I consider it an act of serendipity that I often find myself listening to NPR’s “The Story” on my way home from weeknight meetings. It’s all I can do not to post each of them, as they usually cause my heart to stir in some way. Last night the program profiled the story of Kimeli Naiyomah, a native Kenyan and member of the Masai tribe. (You can hear the entirety of the podcast here and you can find our more information on the book here.) Here’s the brief summary from their website:
“There is a new children’s book out on the bookshelves. It’s called 14 Cows for America and is based on the true story of Kimeli Naiyomah. Kimeli grew up in a small village in rural Kenya, a member of the Masai warrior tribe. He was homeless and his tribe did not value schooling, yet Kimeli managed to make his way to college in the United States. Kimeli happened to be in New York when 9/11 occurred. When he went home several months later, his tribe had not heard of the tragedy. So he told them. What happened next made national headlines – and changed everything for Kimeli.”
Kimeli says in the podcast that after September 11th he saw a mother scrambling to get near the designated wall to post a picture of her son who was missing, and for some reason, a policeman was pushing her back and would not let her forward. He saw in her eyes such agony, such grief, and he was moved to tears. When he returned to his village, he told the Elders of the Masai tribe what had happened in New York, and he asked them if they would allow him to send a cow to the United States as a gift. For the Masai, cows are sacred gifts, and they are not to be taken outside of the tribe. To his surprise, the Elders not only sanctioned him sending a calf, but offered up THIRTEEN MORE as a sign of their solidarity with those in grief in the U.S.
There is something so viscerally holy about gifts. Not required gift-giving or mindless gift-giving but gift-giving in its most beautiful sense, unexpected and overflowing…gifts that miraculously make love tangible and real…gifts that break down all the walls we have built and shine a bright and holy light on that which holds us all together. There is a holiness in a village of tribal Elders being so moved by the grief of people so very far away from them that they offer up a gift so extravagant both in worth and in symbolism. And, there is a holiness in our receiving it, because we have to acknowledge our need for comfort, our need for help, our need for them.

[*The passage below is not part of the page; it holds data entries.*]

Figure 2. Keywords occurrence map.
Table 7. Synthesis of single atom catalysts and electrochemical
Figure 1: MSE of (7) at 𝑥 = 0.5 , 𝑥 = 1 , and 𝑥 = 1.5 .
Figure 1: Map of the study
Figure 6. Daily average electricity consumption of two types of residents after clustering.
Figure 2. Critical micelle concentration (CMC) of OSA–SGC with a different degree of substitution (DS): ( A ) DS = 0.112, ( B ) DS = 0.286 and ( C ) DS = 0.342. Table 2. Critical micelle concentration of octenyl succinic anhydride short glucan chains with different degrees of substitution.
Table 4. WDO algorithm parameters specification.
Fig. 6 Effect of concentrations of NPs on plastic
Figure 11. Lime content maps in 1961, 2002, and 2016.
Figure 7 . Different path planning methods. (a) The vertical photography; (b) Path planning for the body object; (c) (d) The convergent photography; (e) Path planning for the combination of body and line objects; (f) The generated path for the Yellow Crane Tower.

I also couldn’t help but think about how strange it would be for them to know that we tend to shove cows into tiny cramped stalls and force feed them genetically modified corn to fatten them up quickly enough to slaughter them in 120 days so we can eat a lot of fast food hamburgers. I wonder if they had any idea that offering us a gift of fourteen cows might, at least for a moment, cause us not only to remember our common humanity, but also to remember that all of creation is a gift worth appreciating (rather than industrializing). I doubt this ever crossed the minds of Kimeli or his Elders, but the gift itself- cows, which we breed and slaughter with such frivolity- had hidden inside multiple layers of opportunity to rediscover our humanity with fresh eyes. A gift indeed.